Studying at Home: A How-to Guide
It’s a difficult time for us all at the moment with Coronavirus disrupting our daily lives and routines. Although it is difficult doing a degree at the best of times, this current situation has made many students feel overwhelmed as our mental, physical, and financial wellbeing appears to be constantly tested under the increasing strain of lockdown. However there are a number of best practices we should take into consideration as good methods of both keeping productive and healthy.
Managing your time effectively requires a few basic necessities to start off with. Usually at least a minor interest in what you are doing helps, along with the motivation to actually get some work done. A good night’s sleep is a vital start to hitting that motivational sweet spot. More than seven and less than ten hours is always a good measure. Next, designate a study area that you can work at effectively. Studies have shown that working in areas where you also do other activities such as napping (bed) playing video games (sofa) or watching YouTube videos (toilet) have a bad effect on your ability to do real work, also vice versa, those places you once identified as the fun zone quickly turn into the spreadsheets and theory station which will make it harder to relax in those areas.
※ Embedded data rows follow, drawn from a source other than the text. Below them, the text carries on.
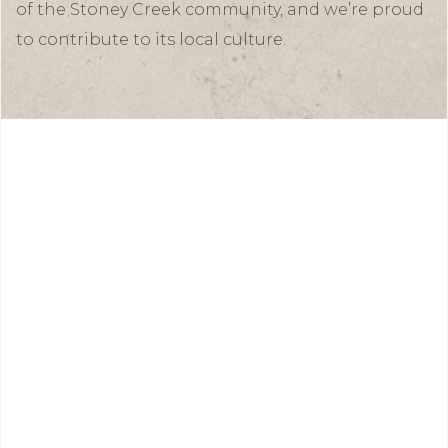
of the Stoney Creek community, and we’re proud
to contribute to its local culture.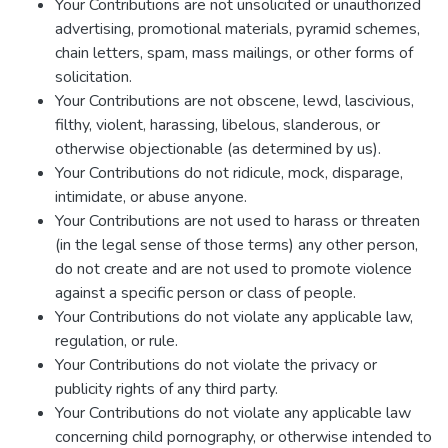
Your Contributions are not unsolicited or unauthorized
advertising, promotional materials, pyramid schemes,
chain letters, spam, mass mailings, or other forms of
solicitation.
Your Contributions are not obscene, lewd, lascivious,
filthy, violent, harassing, libelous, slanderous, or
otherwise objectionable (as determined by us).
Your Contributions do not ridicule, mock, disparage,
intimidate, or abuse anyone.
Your Contributions are not used to harass or threaten
(in the legal sense of those terms) any other person,
do not create and are not used to promote violence
against a specific person or class of people.
Your Contributions do not violate any applicable law,
regulation, or rule.
Your Contributions do not violate the privacy or
publicity rights of any third party.
Your Contributions do not violate any applicable law
concerning child pornography, or otherwise intended to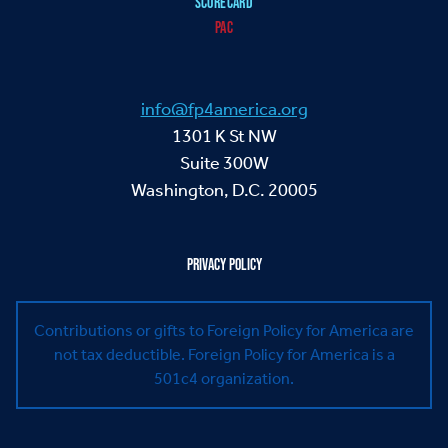
SCORECARD
PAC
info@fp4america.org
1301 K St NW
Suite 300W
Washington, D.C. 20005
PRIVACY POLICY
Contributions or gifts to Foreign Policy for America are
not tax deductible.
Foreign Policy for America is a
501c4 organization.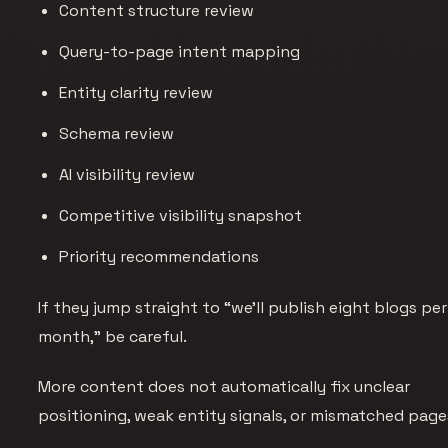
Content structure review
Query-to-page intent mapping
Entity clarity review
Schema review
AI visibility review
Competitive visibility snapshot
Priority recommendations
If they jump straight to “we’ll publish eight blogs per
month,” be careful.
More content does not automatically fix unclear
positioning, weak entity signals, or mismatched page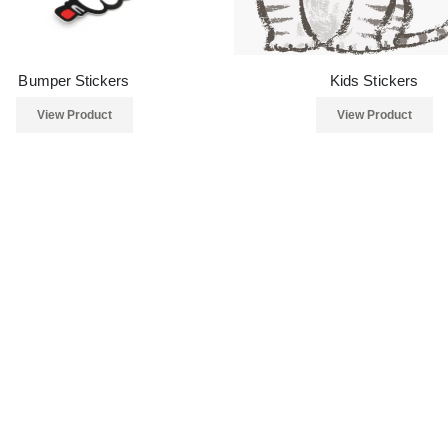
Bumper Stickers
Kids Stickers
View Product
View Product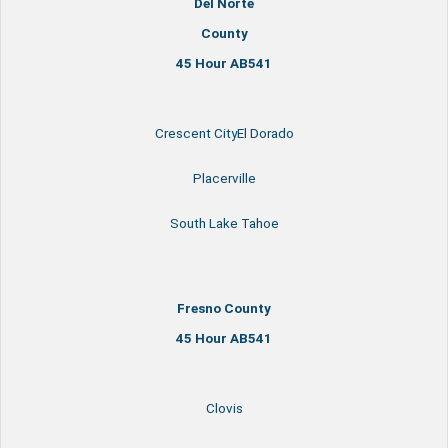
Del Norte
County
45 Hour AB541
Crescent CityEl Dorado
Placerville
South Lake Tahoe
Fresno County
45 Hour AB541
Clovis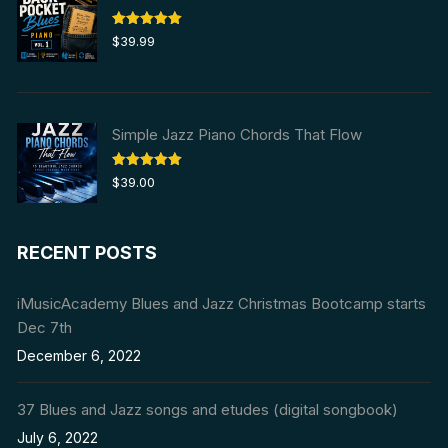
Rated
5.00
$
39.99
out of 5
Simple Jazz Piano Chords That Flow
Rated
5.00
$
39.00
out of 5
RECENT POSTS
iMusicAcademy Blues and Jazz Christmas Bootcamp starts
Dec 7th
December 6, 2022
37 Blues and Jazz songs and etudes (digital songbook)
July 6, 2022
Many people have the “Right Time” that they can work at, night owls who love to work into the wee hours of the morning or early birds who wake up energised. It changes depending on the person, but find out what time of the day you have that burst of energy and tailor that time as your work second, minute, or hour. My own method is to do at least an hour of work a day. That may not be much but a good productive hour can be more useful than five hours of daydreaming just looking at a textbook and not actually doing anything.
Procrastination and distraction are prevalent at the moment but even a little bit of planning and organization can ensure you don’t use the entirety of your lockdown wasting away on Netflix (as we all have done before). A great way of keeping your mental health above water is by performing at least half an hour of exercise per day whether it is jogging, walking, or (for the less inclined) star jumps in your room. It’s amazing how better you can feel about the world around you when you get some oxygen flowing through you. Alternatively have a shower, that’s an even faster way of waking you up. Perhaps divide your workflow up into a variety of tasks so the mundane is less life-threateningly boring and treat yourself now again for finishing off that big project or nailing that maths quiz with a takeaway or chocolate.
Thankfully, my lecturers at the University of Derby have been more than helpful ensuring my education isn’t hindered by current matters and I still feel ready more than ever to join the real world work force next year after third year. I never felt alone or under-prepared and it is thanks to the above-and-beyond service of the support staff and their unending commitment. Many universities have also implemented a non-detriment policy in which students will at least obtain their average grade so far in the year or with a better grade depending on results. This is to make sure those hit worse due to COVID-19 won’t be disadvantaged against their peers and this is a great step to ensuring an easy transition between the academic years.
An upshot of the current situation is that a lot of us have a considerable amount of free time that has opened many up to pursue a forgotten or old passion. For me, piano and drawing have been at the top of my list and you’ll be pleased to hear I’ve learnt three blind mice almost masterfully.
Remote study is something we all have been dealing with. Between the awkward pauses, freezing issues, and dodgy connections, it is commendable that lecturers keep to their promise of teaching and set up their own cameras, microphones, and lesson plans for us all, keeping our minds occupied (if only for a few hours a day). This immediate and reactionary digital take-over of the education system will surely be echoed long after this virus has ended and it is thanks to all of those awkward pauses, freezing issues, and dodgy connections that we still have an education to cheer on.